La guerre du gazon

Sylvie St-Jacques
La Presse

Montréal – On s’y arrête rarement même s’il verdit partout. Le gazon, végétal fétiche des golfeurs, n’est peut-être pas aussi inoffensif qu’il n’y paraît. Objet de discorde entre voisins aux notions esthétiques variables, buveur insatiable en période de sécheresse, souvent dopé aux pesticides, le gazon a le don d’attirer la polémique.

Tour du jardin des grandeurs et misères de la divine pelouse.

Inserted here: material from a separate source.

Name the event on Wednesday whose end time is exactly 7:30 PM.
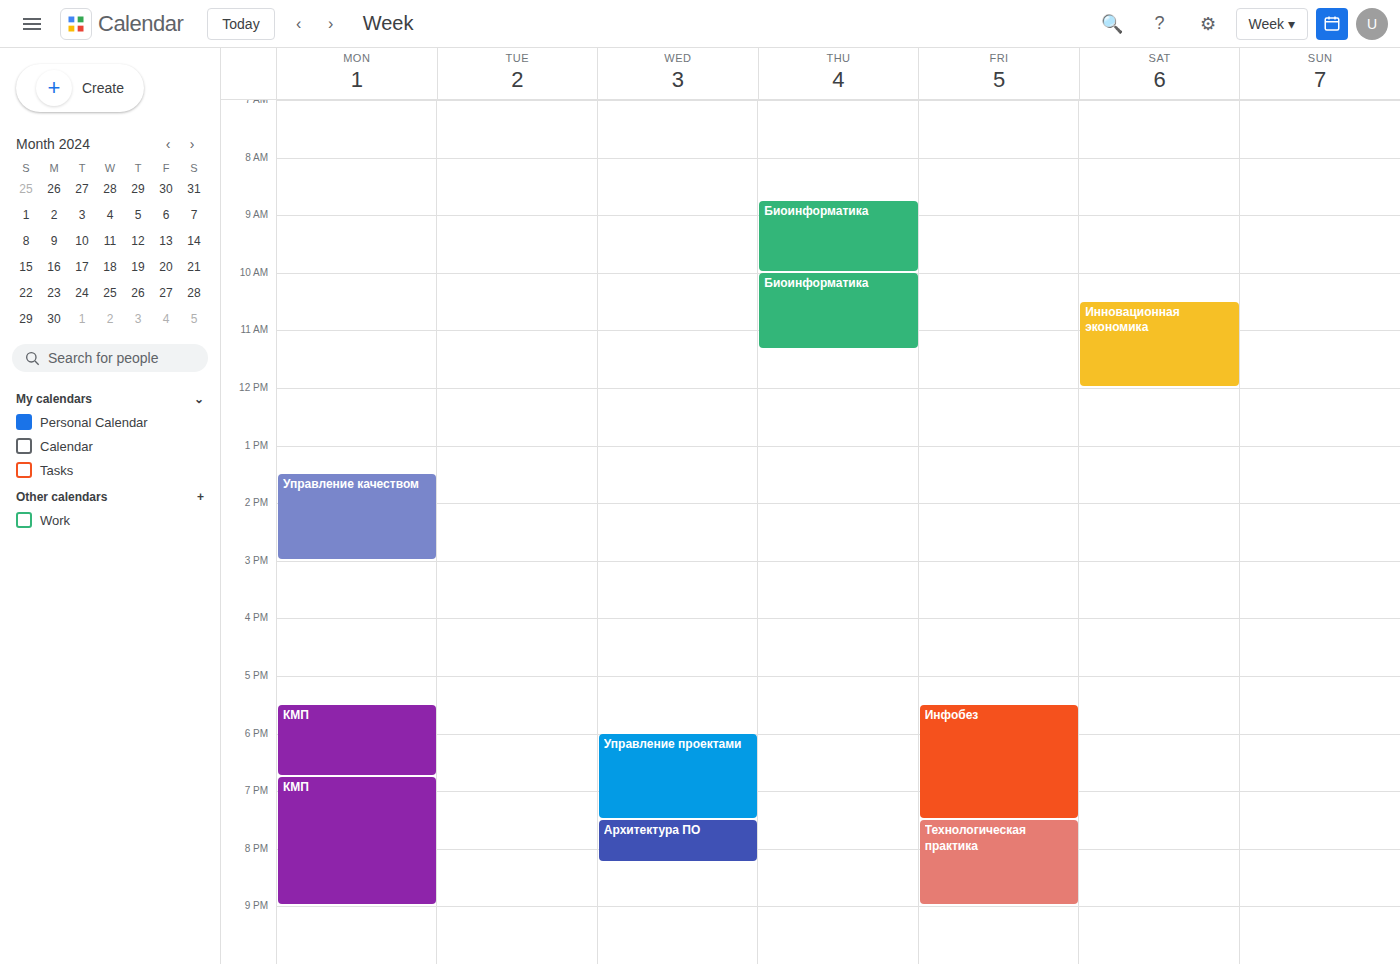
"Управление проектами"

Le mois de mai dernier a été éprouvant pour Danielle Marleau. Débordée de travail, elle devait aussi veiller sur ses deux parents malades et soutenir sa grande fille qui se préparait pour ses examens de fin d’année. Un soir, en rentrant du boulot, elle trouve sur sa porte une note signée par sa voisine qui lui reproche le laisser-aller de son jardin, en lui donnant du même coup les coordonnées d’un paysagiste prêt à gazonner son domaine en long et en large.

« J’étais vraiment ébranlée sur le plan émotif. Cette note était de trop! Dans les circonstances, je trouvais vraiment futile et un peu ridicule de faire toute une histoire à propos de ma pelouse. Son commentaire m’a donné le goût de laisser l’herbe pousser, parce qu’il me semble qu’elle aurait pu venir m’aider plutôt que simplement me critiquer », raconte Danielle Marleau.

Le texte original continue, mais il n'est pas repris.